The New Year is now only five weeks away, bringing with it dramatic tax changes that will affect us all unless those in Washington can come to an agreement. I’m referring to the “Fiscal Cliff” about which Kathy Spray wrote last week. So how likely is it that we will plunge over the Fiscal Cliff? Well, it depends on who you talk to!
Most observers believe that our political leaders will find a way to at least reduce the size of the cliff, which in turn will soften its expected negative effects on our economy. A “Gang of Eight” Senators representing both parties has been working to develop a proposal, and President Obama met with Congressional leaders on November 16. Both sides signal a willingness to consider new ideas and express hope in reaching a compromise before the end of the year.
What that compromise will look like is anybody’s guess. It will certainly include spending cuts, some of which will replace currently-required cuts to defense and Medicare funding (the so-called “sequestration” cuts). Many think it will also include income tax rate hikes on the highest earners, plus tax rate hikes on capital gains. The top gift and estate tax marginal rates, which are currently 35%, may increase to as much as 55%. The gift and estate tax exemptions, which are currently $5.12 million each, are expected to drop.
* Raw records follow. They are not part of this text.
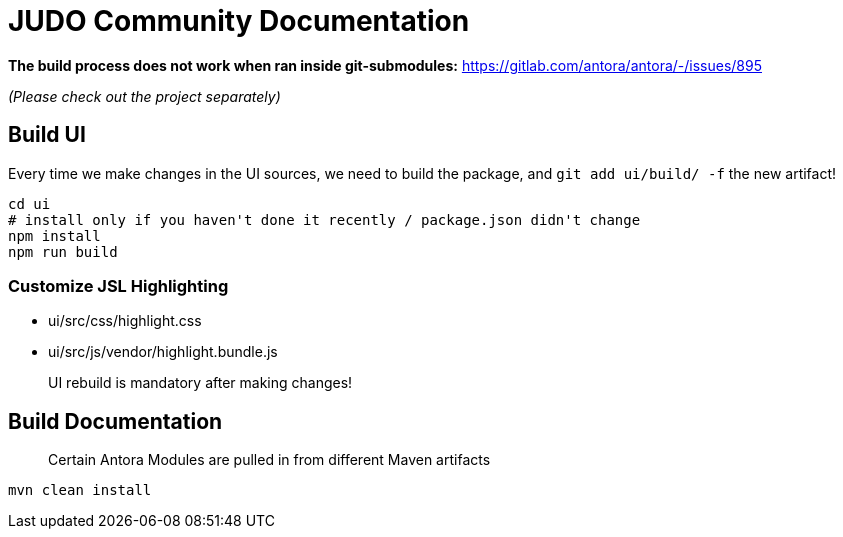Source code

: # JUDO Community Documentation

*The build process does not work when ran inside git-submodules:*
https://gitlab.com/antora/antora/-/issues/895

_(Please check out the project separately)_

## Build UI

Every time we make changes in the UI sources, we need to build the package, and `git add ui/build/ -f` the new artifact!

```bash
cd ui
# install only if you haven't done it recently / package.json didn't change
npm install
npm run build
```

### Customize JSL Highlighting

* ui/src/css/highlight.css
* ui/src/js/vendor/highlight.bundle.js

> UI rebuild is mandatory after making changes!

## Build Documentation

> Certain Antora Modules are pulled in from different Maven artifacts

```bash
mvn clean install
```
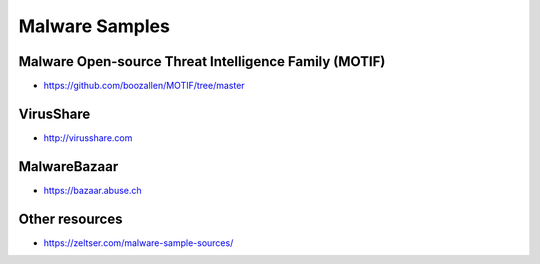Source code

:===============
Malware Samples
===============

Malware Open-source Threat Intelligence Family (MOTIF)
------------------------------------------------------
- https://github.com/boozallen/MOTIF/tree/master

VirusShare 
----------
- http://virusshare.com

.. image:: ../_static/image/image.png

MalwareBazaar
-------------
- https://bazaar.abuse.ch


Other resources
---------------
- https://zeltser.com/malware-sample-sources/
While we can’t know what shape the ultimate solution will take, we can do some things in anticipation of it. High-income earners should consider accelerating income and bonuses into 2012 and delaying deductions until 2013. Those planning to convert a traditional IRA to a Roth should consider doing so this year.
If you have appreciated capital assets to sell or give away, do what you can to complete those transactions before the end of the year. If you are making a gift of a business interest, remember that you will need to substantiate the gift with an appraisal to be attached to your gift tax return.
If you have investments, talk with your financial advisor about the wisdom of rebalancing your portfolio before year end. If you have tax-deferred investments, including retirement plans and education savings plans, consider maximizing your contributions in 2012.
Finally, be prepared for uncertainty and year-end volatility as the solution may not be reached until the 11th hour, or perhaps even until the New Year!